It is instructive to notice the difference between the residence of the feudal lord on the Continent and that occupied by him in England. In the former his place of abode is a castle, château, derived from castellum, schloss, from schliesen, a place into which the lord might lock himself in and from whence lock out all enemies. But the English terms—mansion, manor-house, hall, court, imply nothing military, give token of no exclusiveness, make no threat. The chronic warfare and petty disturbances that prevailed on the continent of Europe obliged the lords of the soil to perch their residences on inaccessible and barren rocks, whereas in England they are seated comfortably in valleys, in the midst of the richest land. In France, in Germany, in Italy, each feudal owner quarrelled with his neighbour, and made war on him when he listed. There was nothing of that kind in England. With the exception of the struggle between Stephen and Matilda, and the Wars of the Roses, we were spared serious internecine strife, and the hand of the king was strong enough to put down private feuds.

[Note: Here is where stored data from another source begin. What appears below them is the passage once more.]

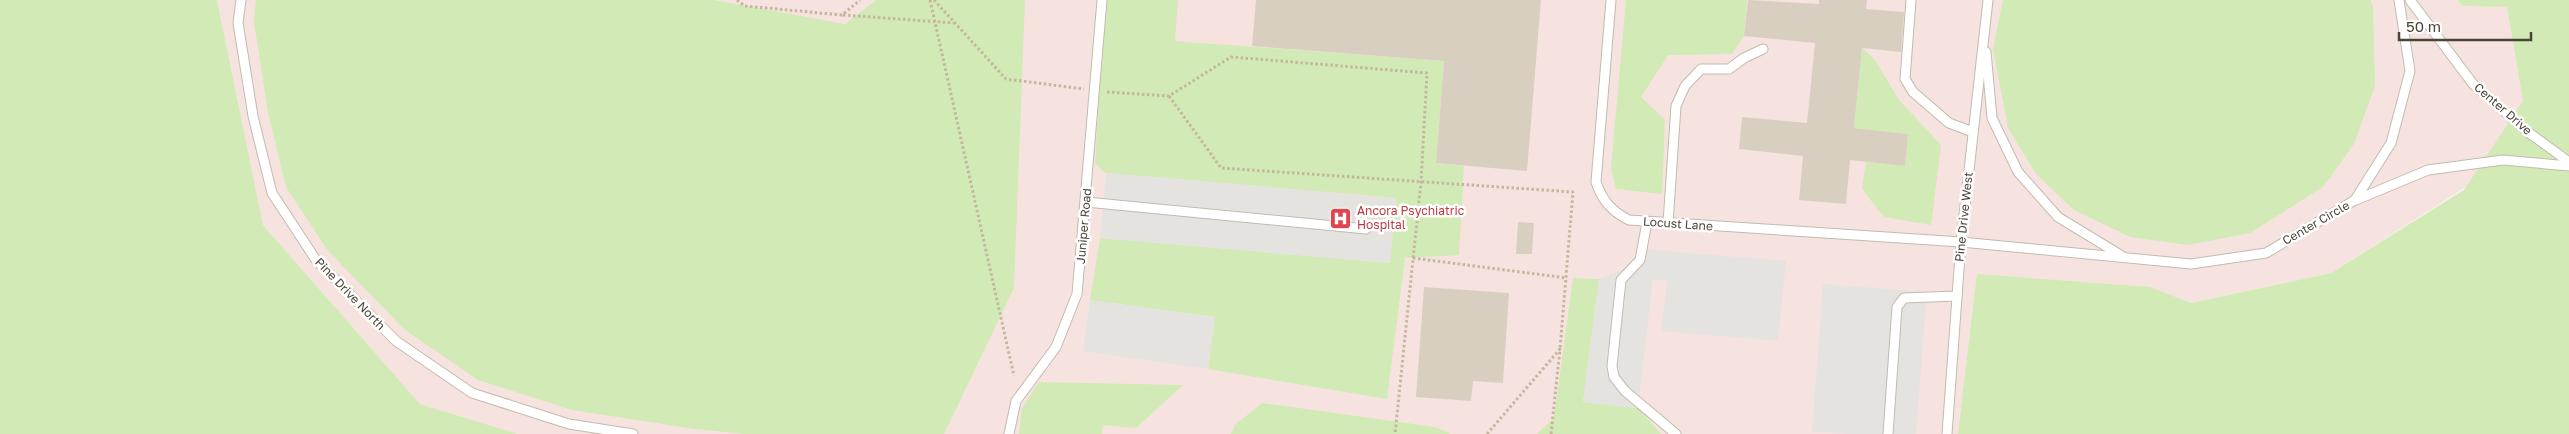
<svg xmlns="http://www.w3.org/2000/svg" width="2569" height="434" font-family="'Golos Text',sans-serif">
  <style>
    .medical { fill: #f6e3e0 }
    .green { fill: #d2eab5 }
    .parking { fill: #e5e3e0 }
    .building { fill: #d8cfc1 }
    .lines { fill: none; stroke-linecap: round; stroke-linejoin: round }
    .lane-casing { stroke: #c2bbae; stroke-width: 11 }
    .path { stroke: #c4b79f; stroke-width: 3; stroke-dasharray: 2.5 2.5; stroke-linecap: butt }
    .lane { stroke: #fff; stroke-width: 9 }
    .labels { text-anchor: middle; stroke-width: 5; stroke-linejoin: round; paint-order: stroke }
    .street-label { font-size: 12px; fill: #4b4439; stroke: #fff }
    .health-label { font-size: 12px; fill: #be3a42; stroke: #fff; text-anchor: start }
  </style>
  <rect width="100%" height="100%" fill="#f6f3ec"/>
  <polygon class="medical" points="217,0 2458,0 2462,6 2507,7 2523,100 2569,121 2331,273 2191,303 2076,434 518,434 420,404 263,225"/>
  <g class="green">
    <polygon points="0,0 217,0 263,225 420,404 518,434 0,434"/>
    <polygon points="256,0 714,0 845,24 876,0 1025,0 1014,288 944,434 746,434 695,429 572,410 478,380 405,330 328,251 286,187 268,113 254,22"/>
    <polygon points="1104,0 1178,0 1175,41 1444,61 1436,163 1464,166 1459,255 1405,258 1387,399 1208,369 1215,317 1090,300 1100,238 1390,263 1396,198 1106,173 1095,164"/>
    <polygon points="1626,0 1747,0 1744,36 1732,54 1668,55 1641,97 1665,120 1662,194 1616,189 1611,168"/>
    <polygon points="2003,0 2370,0 2373,6 2375,86 2354,144 2323,187 2250,233 2188,245 2130,237 2074,210 2036,174 2008,128 1993,49"/>
    <polygon points="2458,0 2569,0 2569,434 1958,434 1977,274 2150,287 2191,303 2331,273 2464,190 2523,101 2507,7 2462,6"/>
    <polygon points="1862,48 1875,60 1899,100 1941,145 1931,225 1884,217 1862,189 1866,162 1905,166 1908,134 1854,128"/>
    <polygon points="1573,278 1599,279 1583,402 1638,408 1661,434 1537,434 1554,418"/>
    <polygon points="1039,382 1183,385 1136,428 1103,425 1102,434 1019,434 1022,408"/>
    <polygon points="1262,403 1435,427 1451,434 1231,434 1235,425"/>
  </g>
  <g class="parking">
    <polygon points="1106,173 1396,198 1390,263 1100,238"/>
    <polygon points="1642,249 1786,261 1778,341 1661,331 1667,281 1653,279 1638,408 1583,402 1599,279 1624,269"/>
    <polygon points="1823,284 1927,292 1916,434 1849,434 1812,431"/>
    <polygon points="1090,300 1215,317 1208,369 1083,351"/>
  </g>
  <g class="building">
    <polygon points="1256,0 1541,0 1527,171 1436,163 1444,61 1252,46"/>
    <polygon points="1748,0 1819,4 1819,0 1867,0 1866,9 1904,12 1901,52 1862,48 1854,128 1908,134 1905,166 1850,160 1846,204 1799,200 1803,156 1739,149 1742,117 1807,123 1815,43 1744,36"/>
    <polygon points="1518,222 1534,223 1532,254 1516,254"/>
    <polygon points="1424,287 1509,293 1503,383 1473,381 1471,401 1416,397"/>
  </g>
  <g class="lines">
    <defs>
      <g id="lane">
        <polyline points="241,0 238,23 253,116 272,193 316,260 396,341 472,393 569,424 633,434"/>
        <path d="M 1611,0 L 1596,182 C 1602,200 1611,211 1629,220 L 1961,242 L 2191,264 L 2266,253 L 2355,200 L 2391,143 L 2410,71 L 2399,0"/>
        <polyline points="1911,0 1905,79 1913,92 1949,123 1973,132"/>
        <polyline points="2410,0 2473,84 2528,132 2569,162"/>
        <polyline points="1986,52 1992,118 2018,172 2058,217 2122,256"/>
        <polyline points="2356,200 2428,170 2503,160 2569,166"/>
        <polyline points="1086,202 1366,229"/>
        <polyline points="1647,222 1640,260 1621,280 1612,366 1614,377 1625,391 1676,434"/>
        <polyline points="1668,223 1676,106 1685,86 1701,69 1729,69 1744,58 1763,49"/>
        <polyline points="1009,434 1016,401 1056,347 1077,294 1102,0"/>
        <polyline points="1888,434 1897,307 1904,298 1957,296"/>
        <polyline points="1947,434 1961,242 1988,0"/>
      </g>
    </defs>
    <use href="#lane" class="lane-casing"/>
    <g class="path">
      <polyline points="737,0 745,6 842,15 860,0"/>
      <polyline points="930,0 1014,376"/>
      <polyline points="934,0 1006,79 1084,89"/>
      <polyline points="843,15 954,23"/>
      <polyline points="1107,92 1169,96 1231,57 1427,73 1421,182 1395,434"/>
      <polyline points="1169,96 1221,168 1573,192 1560,349"/>
      <polyline points="1413,258 1567,278"/>
      <polyline points="1487,434 1560,349 1551,434"/>
    </g>
    <use href="#lane" class="lane"/>
  </g>
  <defs>
    <symbol id="hospital-square" viewBox="-11 -11 22 22"><rect x="-9" y="-9" width="18" height="18" rx="4" fill="#e0444e" stroke="#fff"/><path d="M-5-5h3v3.5h4V-5h3V5h-3V1.5h-4V5h-3Z" fill="#fff"/></symbol>
  </defs>
  <g fill-rule="evenodd">
    <use href="#hospital-square" x="1328" y="206" width="25" height="25"/>
  </g>
  <g class="labels">
    <g class="street-label">
      <text transform="translate(2503 109) rotate(41)" y="4">Center Drive</text>
      <text transform="translate(1964 217) rotate(-84)" y="4">Pine Drive West</text>
      <text transform="translate(2316 223) rotate(-30)" y="4">Center Circle</text>
      <text transform="translate(1678 224) rotate(4)" y="4">Locust Lane</text>
      <text transform="translate(1084 226) rotate(-85)" y="4">Juniper Road</text>
      <text transform="translate(350 294) rotate(46)" y="4">Pine Drive North</text>
    </g>
    <g class="health-label">
      <text x="1357" y="215">Ancora Psychiatric<tspan x="1357" dy="14">Hospital</tspan></text>
    </g>
  </g>
  <path d="M2399 32v8h132v-8" fill="none" stroke="#4b4439" stroke-width="2.5"/>
  <text x="2406" y="32" font-size="15" fill="#4b4439" stroke="#ffffff" stroke-width="4" paint-order="stroke">50 m</text>
</svg>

The castle was an importation into England, brought in by the Norman and Angevin kings, and it was only the foreign favourites to whom the king granted vast numbers of manors who had castles. But the castles never affected English domestic architecture; on the contrary, the English sense of comfort, peace, and goodwill prevailed over the fortress, broke holes in it for immense windows and for wide doorways; and nothing remained of menace and power except the towers and battlements.

On the Continent, however, till the eighteenth century, the type of fortress prevailed; the angle towers became turrets, but were indispensable wherever a gentleman had a château. As to the English noble or squire, his only tower was the dove-cot, and the holes in it not for muskets and crossbows, but for the peaceful pigeon to fly in and out.

The pedigree of a castle is this:

The stronghold in France in Merovingian days consisted of an adaptation of the Roman camp. It was an earthwork with a stockade on top, enclosing a level tract on the top of a hill, if a suitable hill could be found; within was a mound, a motte; on this stood a great round tower of woodwork, in which lived the chief. The earthwork surrounding the camp had mounds at intervals, and in the space within the stockade were similar constructions, a hall and storehouses.

Now the mediæval castle was precisely this, with the one exception—that stone took the place of wood, and the tower on a mound became the keep.

When the Normans came to England they translated to our island the type of castle they had been accustomed to in France. They had to bring their architects, in some cases their material, from France. But, whereas this became the type of the château in France, it had nothing to do with the genesis of the manor-house in old England. Our manor-houses did not pass out of lordly castles, but out of halls. The very situation of our old manorial mansions shows that they were never thought of as fortresses.